In the year he's been working at Wal-Mart, managers have increased their demands and done little to improve working conditions, Reynoso said. Since joining OUR Wal-Mart, he said he's worked fewer hours.
"They don't treat us with the respect we deserve," Reynoso said. "They think we're robots."
George Woodley, a 63-year-old Wal-Mart cashier, was also outside. He is a few years away from retirement, and wants to fight for current and future employees, he said.
"I know times are tough and people need jobs," Woodley said. "But the question is, what kind of jobs are we getting?"
And added this video of a 19 year old Walmart employee talking about why he joined the strike:
As the Toronto Sun reports:
In Chicago, four busloads of protesters, including some Walmart workers, showed up at a store on the city’s South Side for a 7 a.m. protest. The crowd chanted “Walmart, Walmart you’re no good, treat your workers like you should!” though their activities did not appear to deter shoppers.
The Guardian adds:
The actions began Thursday, as workers protested the retail giant's decision to open on Thanksgiving, which is traditionally a national holiday. Industrial action continued Friday, with organizers claiming 1,000 protests in 46 states.

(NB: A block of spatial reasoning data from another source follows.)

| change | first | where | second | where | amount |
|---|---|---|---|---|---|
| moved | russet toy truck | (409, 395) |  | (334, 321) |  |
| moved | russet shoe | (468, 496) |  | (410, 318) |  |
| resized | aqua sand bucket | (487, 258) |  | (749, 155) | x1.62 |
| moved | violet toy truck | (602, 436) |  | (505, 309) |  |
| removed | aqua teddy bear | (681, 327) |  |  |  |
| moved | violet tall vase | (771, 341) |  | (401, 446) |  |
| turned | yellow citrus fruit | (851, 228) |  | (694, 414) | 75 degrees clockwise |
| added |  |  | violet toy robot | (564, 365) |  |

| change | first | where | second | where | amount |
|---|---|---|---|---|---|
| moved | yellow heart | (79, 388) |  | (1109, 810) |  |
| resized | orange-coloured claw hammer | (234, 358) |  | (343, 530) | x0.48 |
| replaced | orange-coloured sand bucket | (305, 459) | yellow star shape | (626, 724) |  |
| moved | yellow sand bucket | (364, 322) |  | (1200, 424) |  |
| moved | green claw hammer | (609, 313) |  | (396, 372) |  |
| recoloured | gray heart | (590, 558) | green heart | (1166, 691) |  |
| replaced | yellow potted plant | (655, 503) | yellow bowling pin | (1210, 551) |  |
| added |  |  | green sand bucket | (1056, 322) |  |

Walmart workers in Miami, Dallas, Wisconsin, California's Bay Area, Chicago and Washington DC took part in the walk out, protesting wages and work conditions. The demonstrations were co-ordinated by OUR Walmart, a workers' group that last month led the first strikes that the retail giant had experienced. [...]
"Walmart has spent the last 50 years pushing its way on workers and communities," said Mary Pat Tifft, an OUR Walmart member and 24-year associate who led a protest on Thursday evening in Kenosha, Wisconsin. "In just one year, leaders of OUR Walmart and Warehouse Workers United have begun to prove that change is coming to the world's largest employer."

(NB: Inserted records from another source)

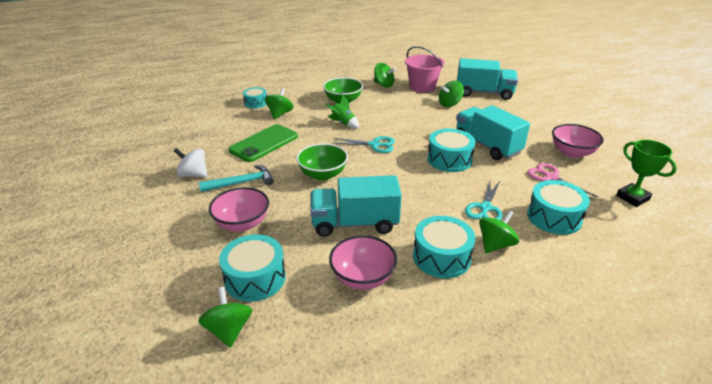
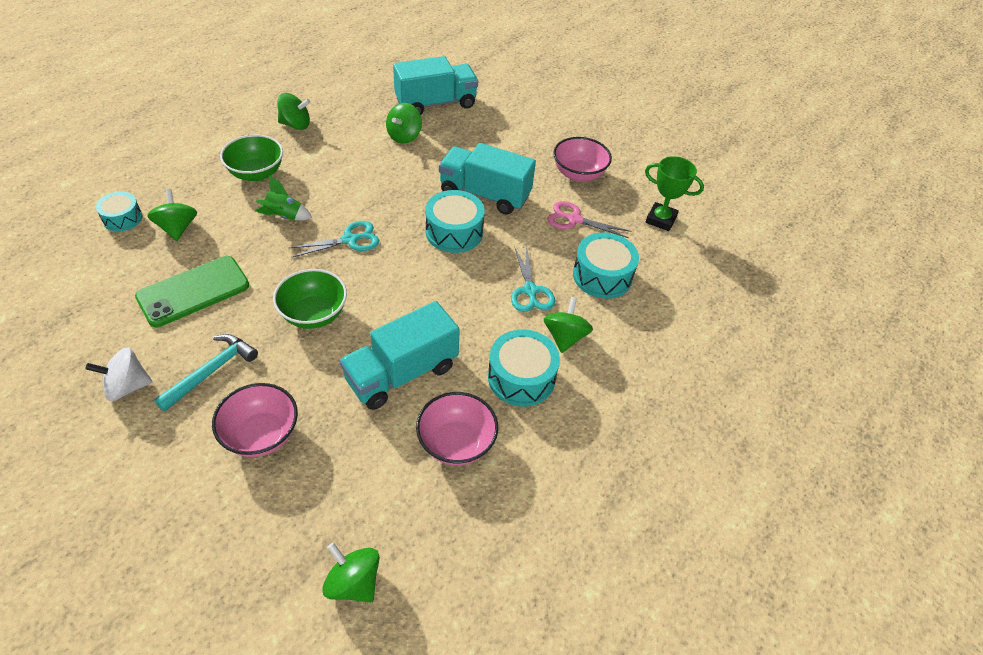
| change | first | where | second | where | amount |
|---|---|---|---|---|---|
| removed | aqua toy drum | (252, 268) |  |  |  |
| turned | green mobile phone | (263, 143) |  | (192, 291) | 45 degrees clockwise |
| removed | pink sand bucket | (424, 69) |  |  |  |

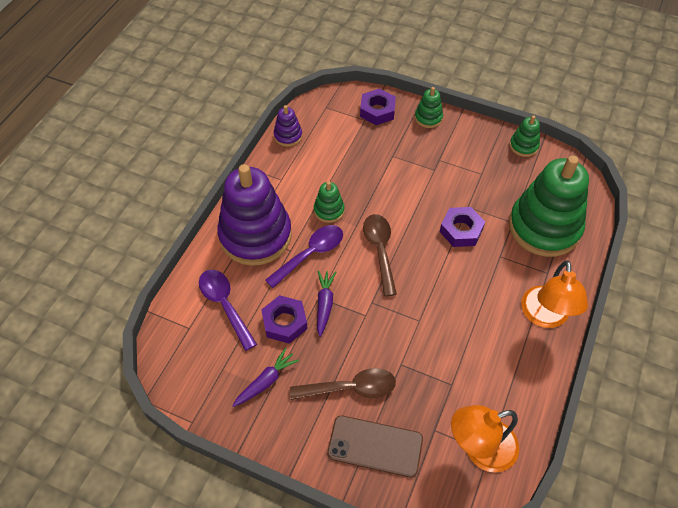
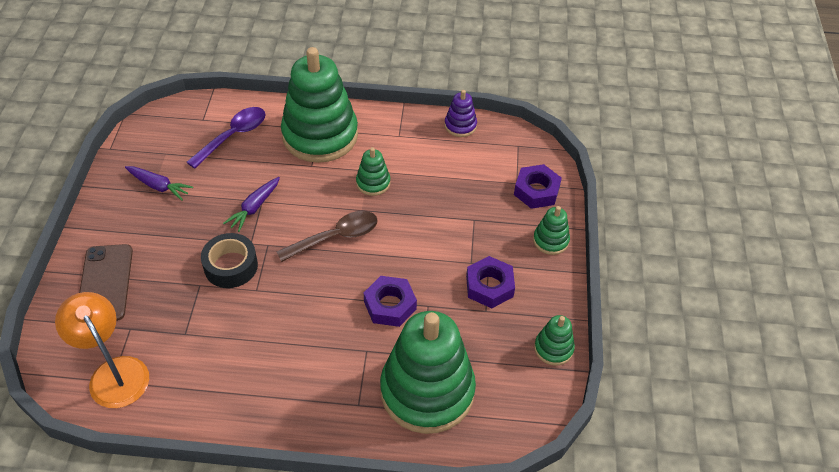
| change | first | where | second | where | amount |
|---|---|---|---|---|---|
| recoloured | violet ring stacker | (254, 215) | green ring stacker | (319, 105) |  |
| moved | violet hex nut | (284, 319) |  | (490, 282) |  |
| removed | violet tablespoon | (304, 256) |  |  |  |
| removed | russet tablespoon | (343, 384) |  |  |  |
| turned | violet carrot | (326, 303) |  | (251, 204) | 135 degrees clockwise |
| removed | orange-coloured lamp | (554, 294) |  |  |  |
| added |  |  | black tape | (229, 260) |  |

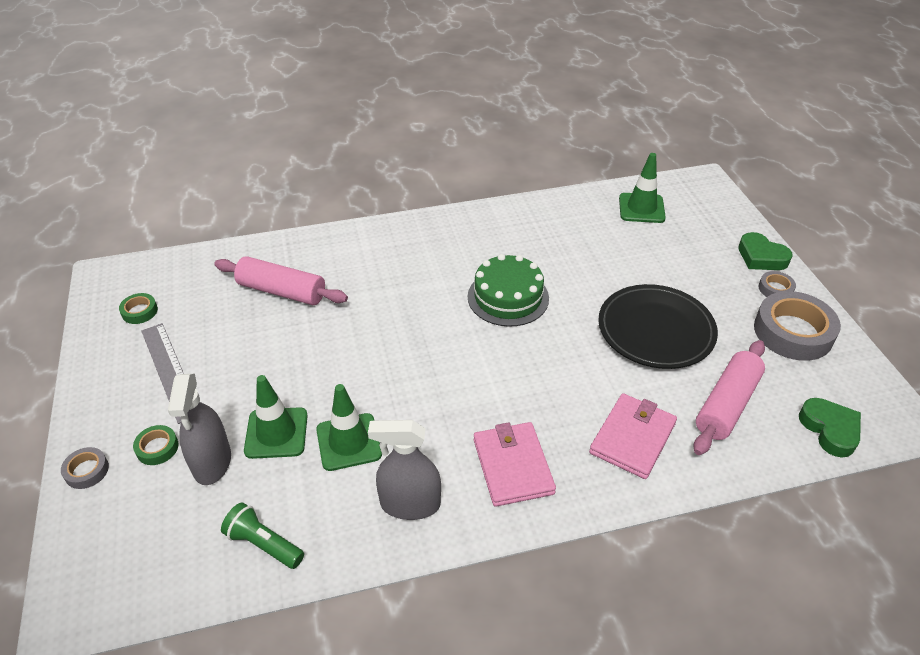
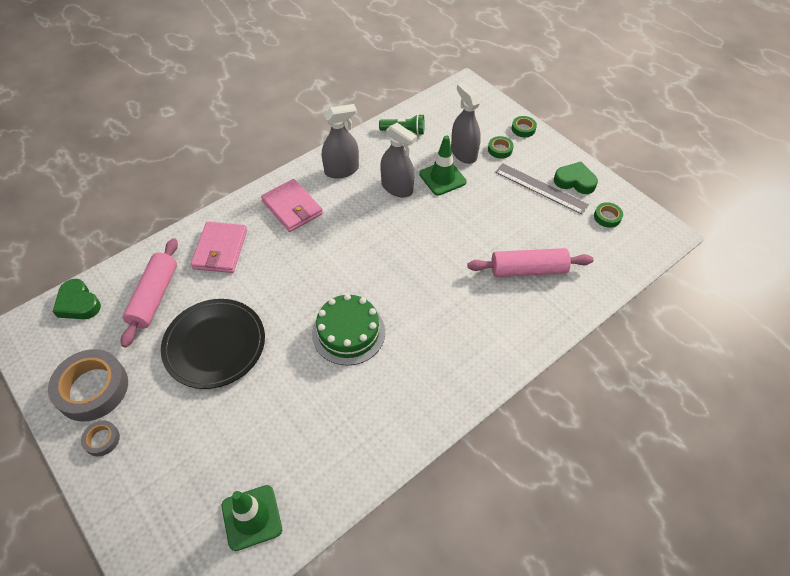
| change | first | where | second | where | amount |
|---|---|---|---|---|---|
| recoloured | gray tape | (85, 468) | green tape | (524, 126) |  |
| replaced | green safety cone | (349, 427) | gray spray cleaner | (398, 160) |  |
| moved | green heart | (765, 251) |  | (576, 178) |  |

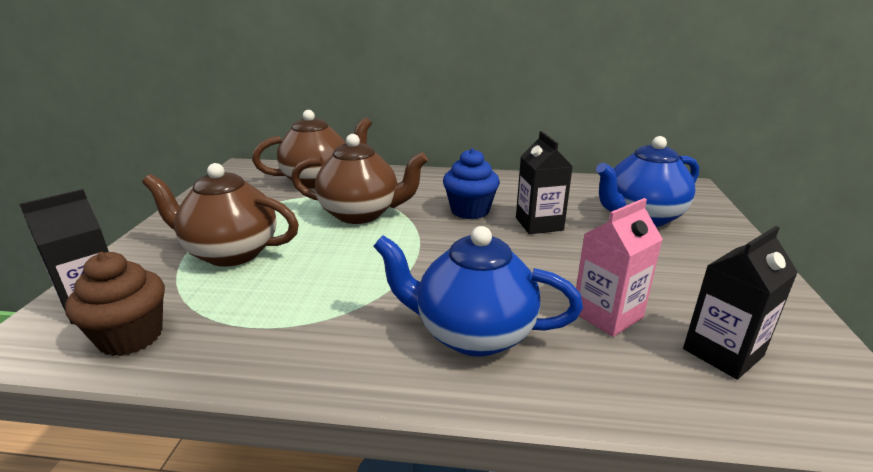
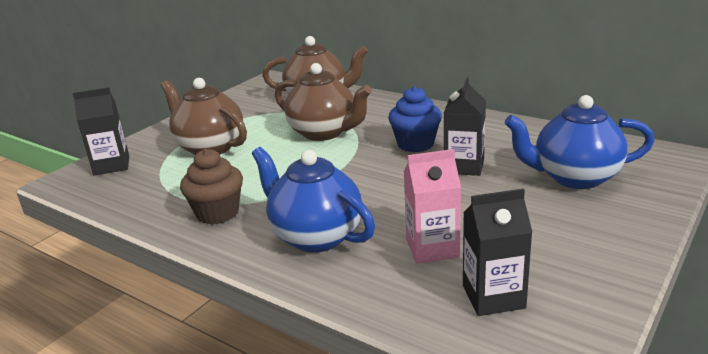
| change | first | where | second | where | amount |
|---|---|---|---|---|---|
| moved | russet cupcake | (115, 304) |  | (211, 187) |  |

"Our voices are being heard," said Colby Harris, an OUR Walmart member and three-year associate who walked off the job in Lancaster, Texas, on Thursday evening. "And thousands of people in our cities and towns and all across the country are joining our calls for change at Walmart. We are overwhelmed by the support and proud of what we've achieved so quickly and about where we are headed."
As Huffington Post's Alice Hines put it: "the protests aimed at Walmart on what is traditionally the busiest shopping day of the year may constitute a test of the nation's sympathy for low-wage workers -- many of whom earn so little that they qualify for food stamps -- against the powerful American yearning for a great deal."
The question then, is will consumers who behave like this (outside Victoria's Secret at the Woodland Hills Mall in Tulsa, Oklahoma on Friday):
Be responsive to a campaign that has this to say?:
Ultimately, however, there may no be tension between the workers' demands for better compensation and treatment and the desire for consumers more broadly to enjoy a thriving economic environment.
As a new report by the non-partisan think tank Demos points out: "The continued dominance of low wages in this sector weakens our nation’s capacity to boost living standards and economic growth. Retail’s low-wage employment means that even Americans who work full-time fail to make ends meet, and growth slows because too few families have enough remaining in each paycheck to contribute to the broader economy."
The study found that by increasing the purchasing power of low-wage workers like those at Walmart and other major retailers, $4 to $5 billion in additional annual sales could be generated for the retail sector.
Such analysis does little to address the noxious scenes of shopper-pandemonium that take place annually on Black Friday, but at least the workers on the receiving end could receive a more equitable share of the profits generated.